# Anyone see that salty 5D MkIV that sold for $1300!?



## Kit Lens Jockey (Jan 20, 2017)

Wow, people must be desperate for a bargain on the MkIV.

http://www.ebay.com/itm/252722318428

Is a MkIV in scrap condition seriously worth the same as a perfectly functioning MkIII!? I mean, I can understand the allure of getting a new camera for cheap, even if it means extensive repairs. But seriously, could you ever truly trust that camera to function reliably again after how it's shown there? I mean, you can actually see rust coming out of the battery compartment if you look at the bottom view of the camera. I don't even think Canon will touch a camera in that condition even out of warranty since they could never guarantee the repairs, right? It might be nice to have as a backup camera if you could snag it for a couple hundred bucks, but over $1300? Wow, I dunno what to say.
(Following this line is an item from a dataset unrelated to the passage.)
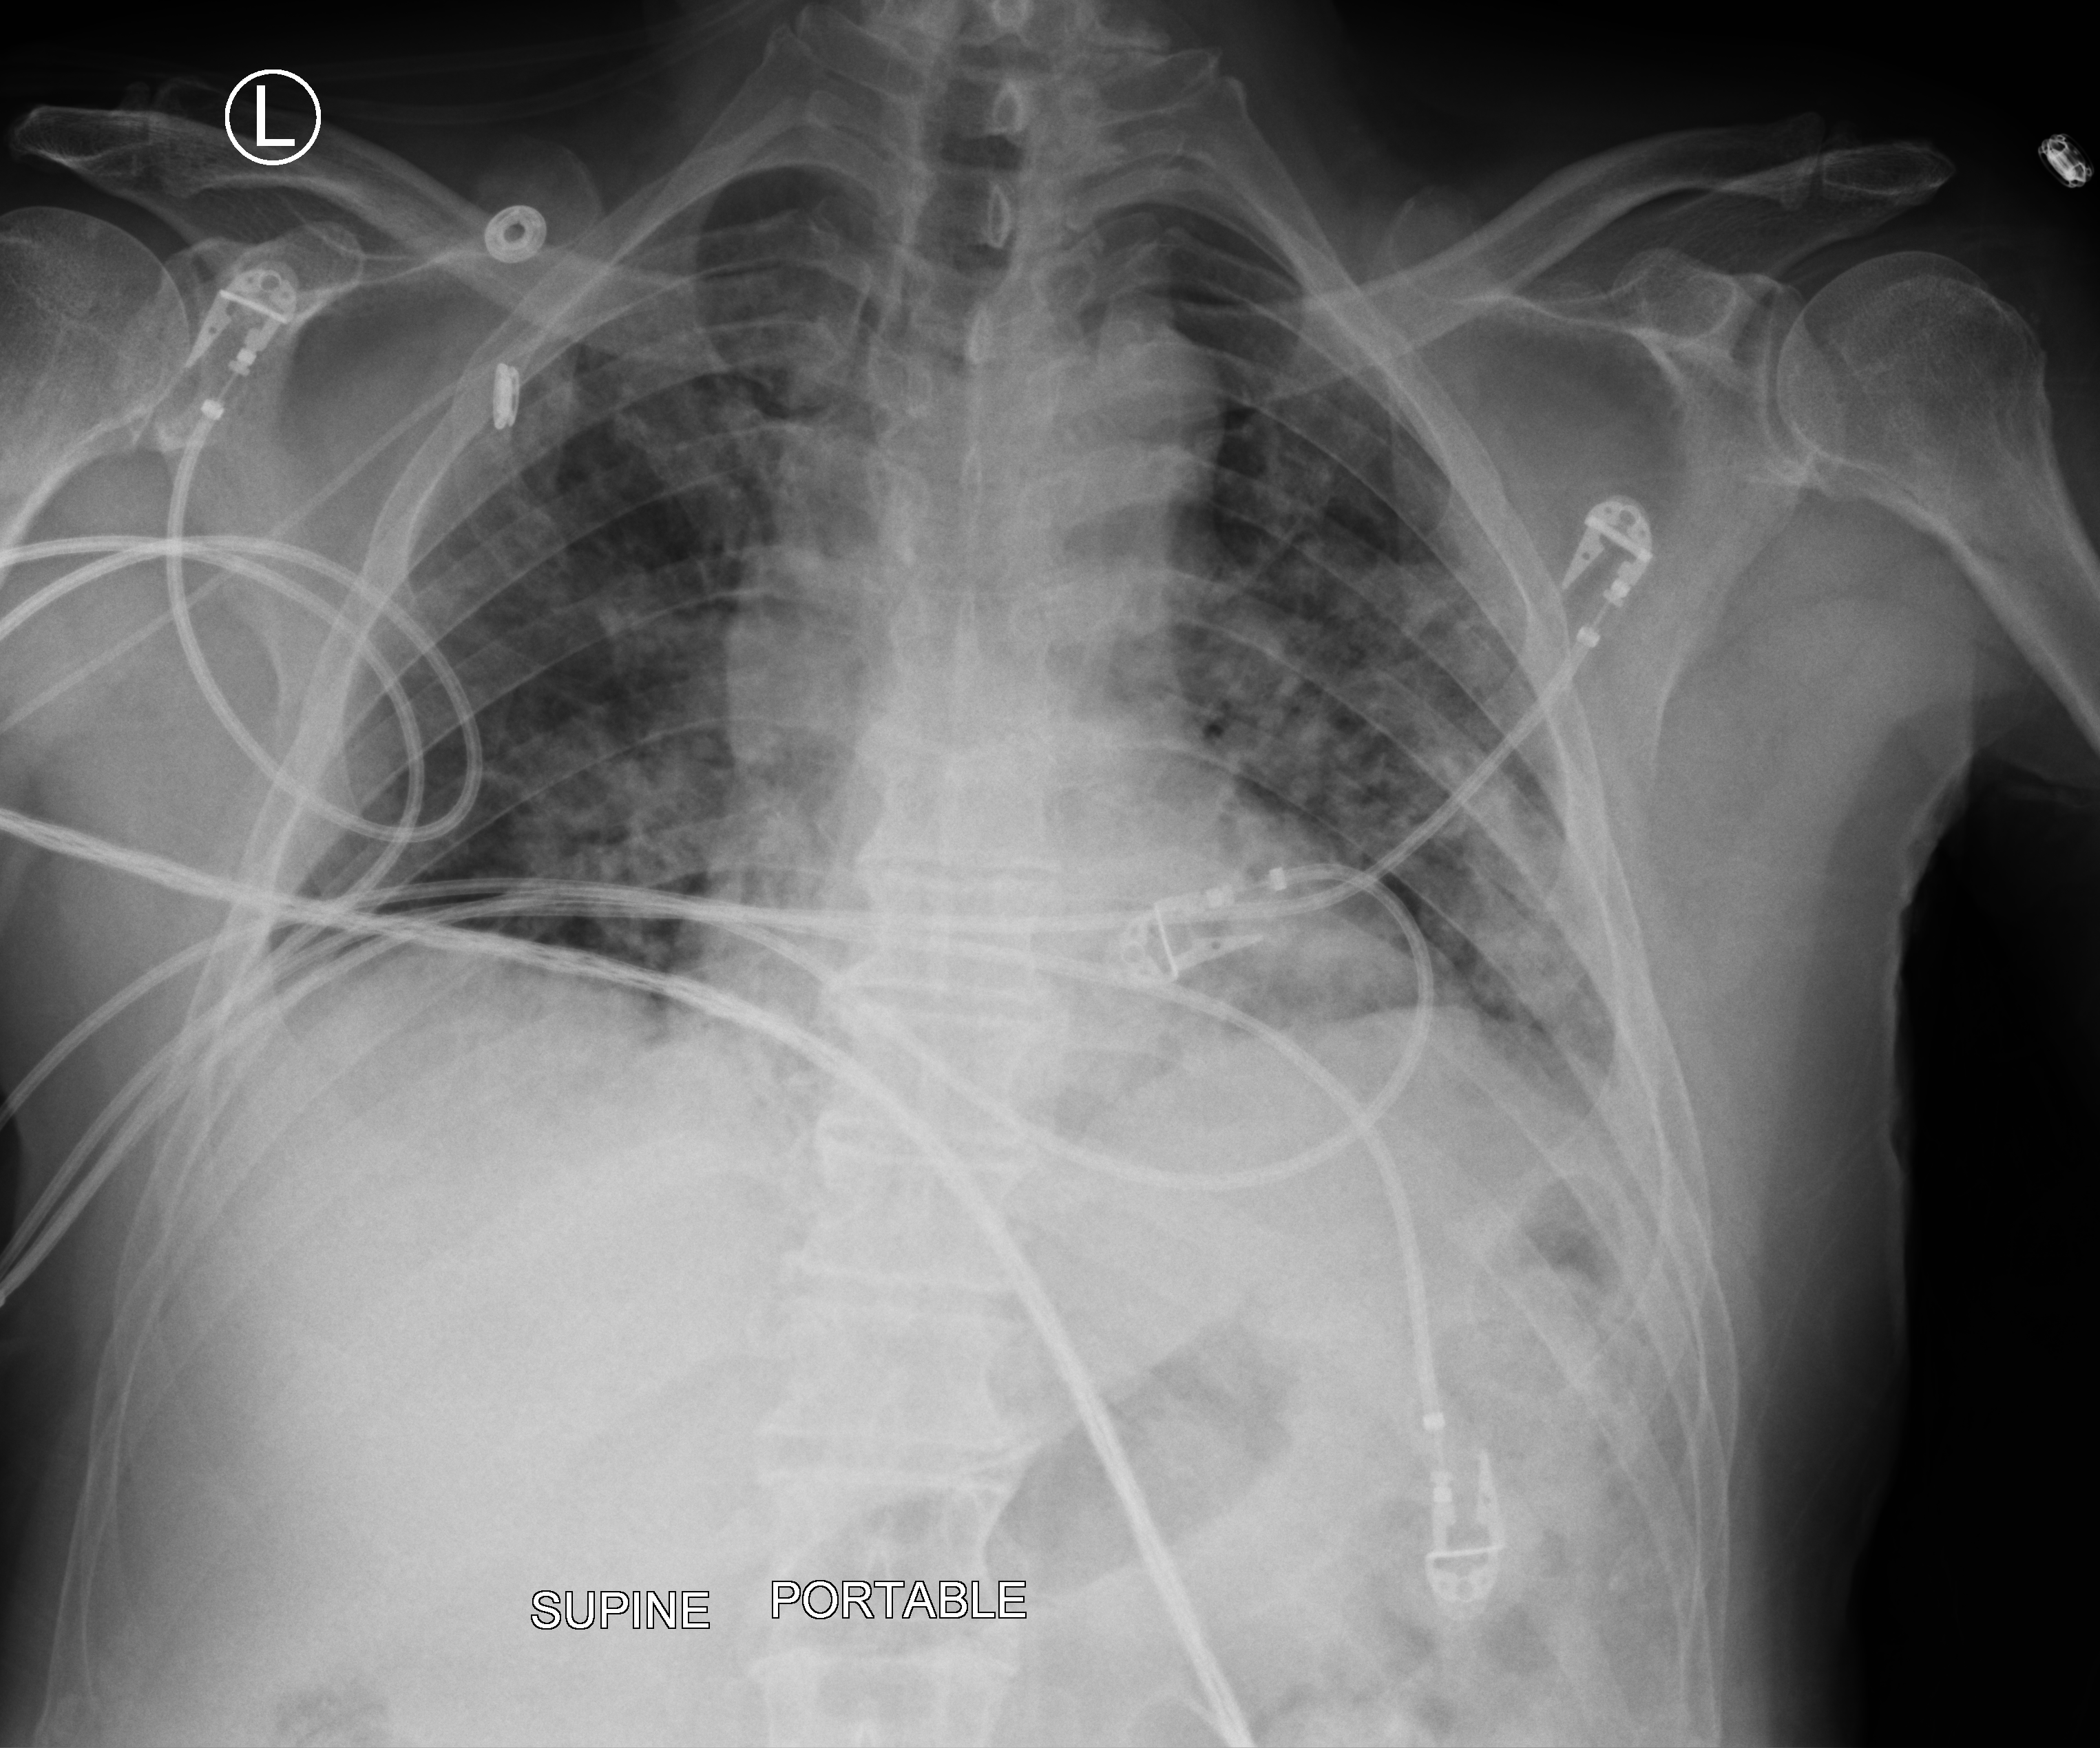
Portable chest radiograph; anteroposterior (AP) projection. Patient hospitalised with COVID-19; male, aged 60–74 years.
From the hospital-stay record, not from the radiograph (when in the stay this image was taken is not recorded):
- length of hospital stay: 20 days
- other chronic lung disease (admission record): no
Ugh, just looked more closely at some of the photos. The body looks to be cracked below the lens mount (maybe it's just a line in the salt), and there is also rust on the shutter and some hardware in the mirror box. I'm just boggled that it sold for that.


----------



## Mt Spokane Photography (Jan 20, 2017)

Someone will clean it up, replace any failed boards, and flip it for a nice profit. Sometimes they just sell working parts. The camera has a magnesium frame, if its cleaned with soap and water, its good. The biggest issue is cleaning circuit boards before dendrites short accross solder junctions. You can run them thru a dishwasher. Thats what we did at a large aerospace company for Space grade hardware as it came off the soldering line. A ordinary dishwasher was used rather than a high priced washer that did the same. Then it was encapsulated, so water could not touch it.


----------



## Kit Lens Jockey (Jan 20, 2017)

Yeah, I mean, I guess. I certainly wouldn't want it for any more than that price, even fixed up.


----------



## unfocused (Jan 20, 2017)

I'm waiting for the new thread on this forum: "Terrible Canon Service." They want to charge me $XXXX to repair a brand new 5DIV that I dropped in the ocean. I thought these were weathersealed!


----------



## Diko (Jan 24, 2017)

unfocused said:


> I'm waiting for the new thread on this forum: "Terrible Canon Service." They want to charge me $XXXX to repair a brand new 5DIV that I dropped in the ocean. I thought these were weathersealed!


+1 ROFL


----------



## Jopa (Jan 31, 2017)

That wasn't salt, that is cocaine. That's why it's expensive.


----------